Sunday, February 03, 2008

Sign of the Times--Bernard Departs

I wanted to add my own personal observation to others who have written this past week (I liked Darren's post over at the Lucid Era blog as well) about Bernard Liautaud's official departure from Business Objects, as the SAP transaction becomes official. Obviously it's a fact of today's M&A world that as companies get acquired, the executives move on, take new roles, and in many cases, fade into the sunset.

My sense is that Bernard will have a lot more to say about business intelligence in the coming months and years, although I do wonder about the weight of his message, now that it will be given through the prism of SAP's point of view. After seeing him deliver so many presentations about how important "independent BI" was to the Business Objects customer base, it's still jarring to think that just one year ago at the BOBJ sales kick-off, he was up on stage with a safari hunter's hat on and toy gun shooting at the "big game" of SAP, Oracle, and Microsoft, making fun of their offerings, and vowing to take them on whole--he really had the crowd eating out of his hand. And now he's going to be on the SAP board of supervisors. But such is life in the corporate world. You wear many hats, including safari hats; you change teams and allegiances; and even your points of view depending on where your career takes you.

However, I'll relate one personal anecdote from Bernard (I realize this sounds like an obituary, and while he's in fine form, in a professional sense, there's a lot of BOBJ obituary writing going on right now). Before I joined the company, I was listening to a recorded BOBJ earnings call to get a sense for him as a leader, and as someone that I'd potentially like to follow.

What came through in that call was as proud a recitation of goals and ideals of where he wanted the company to go as I've ever heard from an executive. At the time, the Jim Collins book "Good to Great" was all the rage, and I think they even brought Collins into the sales kick-off that year. But however Bernard's vision was executed (and I can go on and on about how it did and to the extent that it actually "was" throughout the following years), there was no doubt that day that the leader of that company was fully vested in making something great out of the organization he had built.
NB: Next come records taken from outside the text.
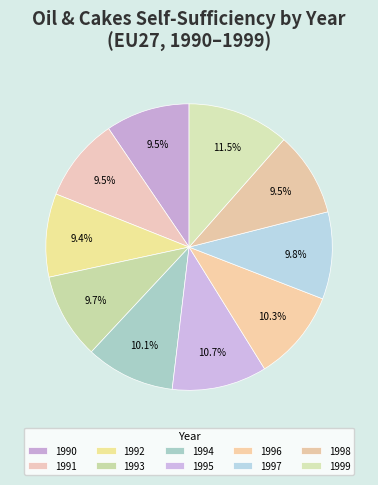

To the nearest percent, what is the combined percentage of 1993 and 1995?

20%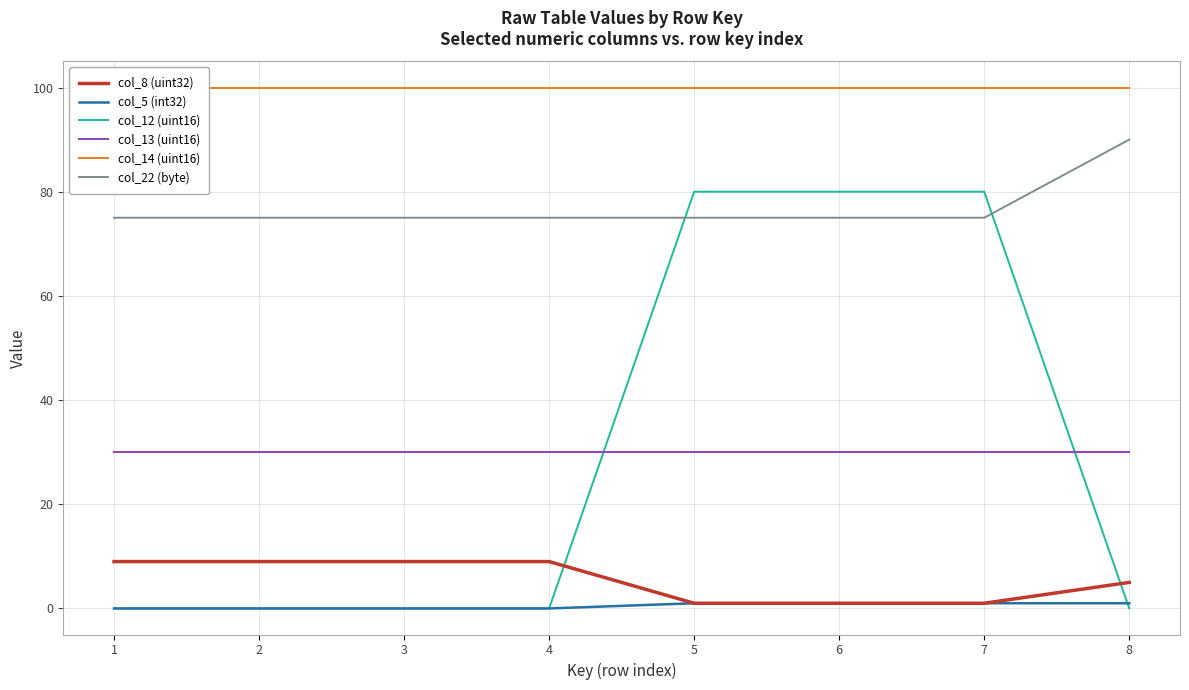

At how many categories does at least one series exceed 18?

8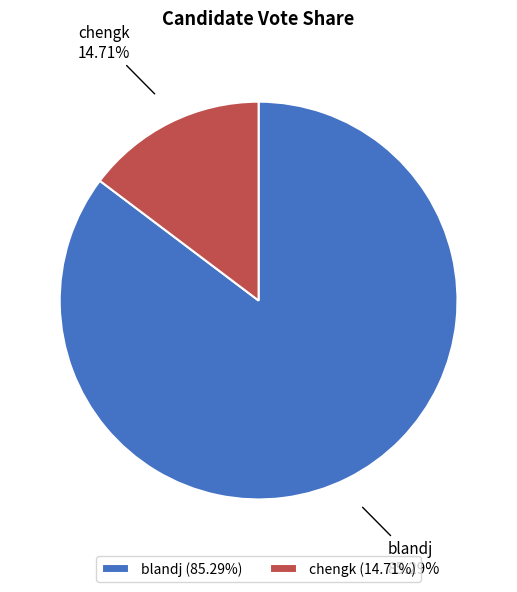

To the nearest percent, what is the difference between the chengk and blandj slice percentages?

71%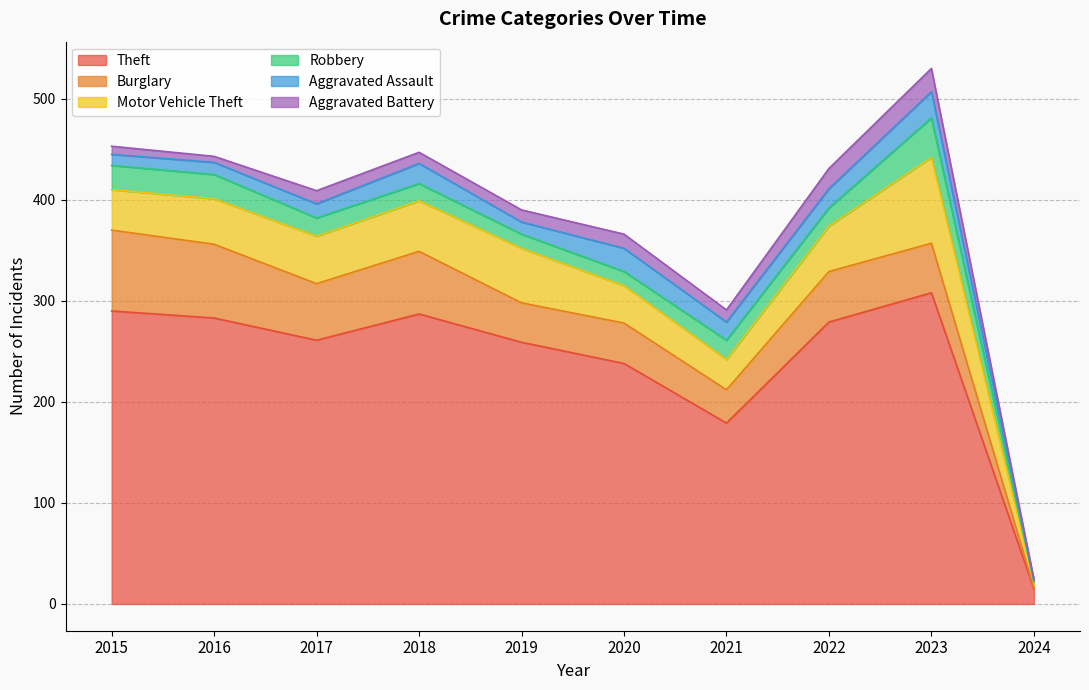

At which category does Aggravated Battery reach its first local peak?

2017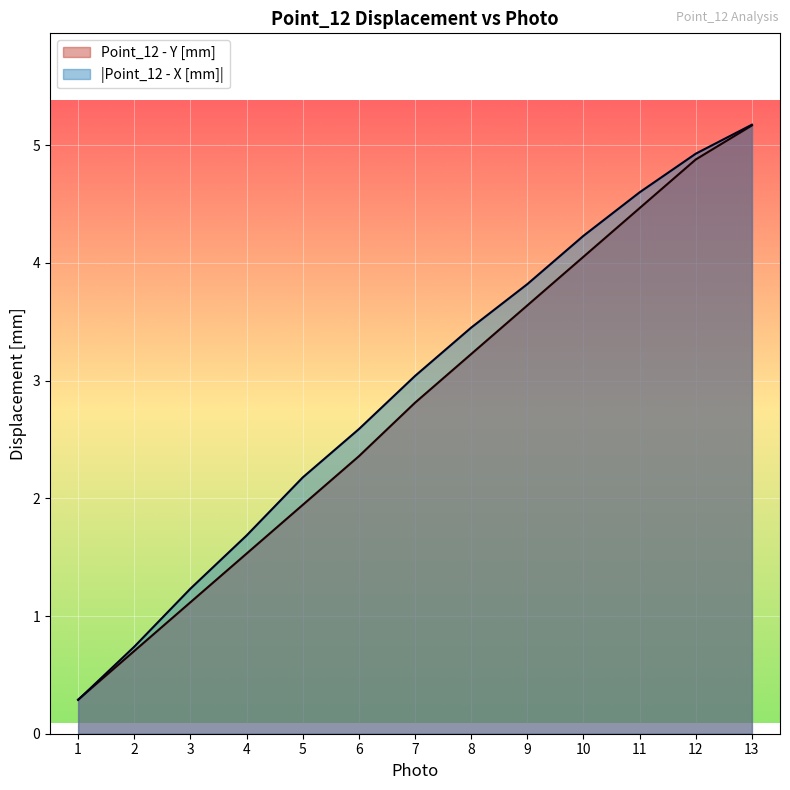

What is the total value across all series at 4?

3.2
He realized then that were he was wasn't good enough, and he was using a great quarter's results to make the case both to the employees, as well as to the investors, that merely being an industry leader wasn't satisfactory--great companies survived through their continuous innovation, commitment to excellence, and ability to change and adapt.

I suppose it's a bit ironic that in the end, the company was sold and was not able to survive. I'm not sure what it says about Bernard's ability to execute on that vision, but it's good to know that there were leaders in the company that actually believed and subscribed to this vision and those ideals. In life I'm finding that often times it's the battle vs. the result that defines you (man I'm getting old...), and no one can deny that although SAP may have "won" in the end, it was one hell of a fight to get to that result, and Bernard was a great leader for so many of us to follow into battle every day.

2 comments:

Timo Elliott said...

I get confused when people talk about companies as if they were people. It's just business... nobody "won" or "lost". Personally, I'm proud to have helped "transform the way the world works" as the Business Objects mission statements (both past and future) put it, and I look forward to doing so with a different name on the brochure...

www.timoelliott.com

Red Slice said...

I always loved the story about how Bernard tried to sell the concept of BI to Oracle when he was employed there in his 20's and they dismissed it; so he left and started BOBJ. Love it when Karma comes around. Bernard truly was an inspiration in a world of incompetent CEO's who only rule by the "numbers" (the evil side of EPM) instead of actually understanding the business and taking some risks. While other CEO's talk meaninginglessly about "improving shareholder value", Bernard really did want to build something of value; a category that would change the way people do their jobs. And that vision created a formerly unknown category and changed the way people work in such a way that they can't go back. Sometimes you succeed so well, that you do get bought, but in my opinion, the SAP purchase merely validated his vision as worthwhile. Now as to if BI should stay independent of specific ERP suites...well, that's a whole other conversation! Thanks for the memories, Bernard!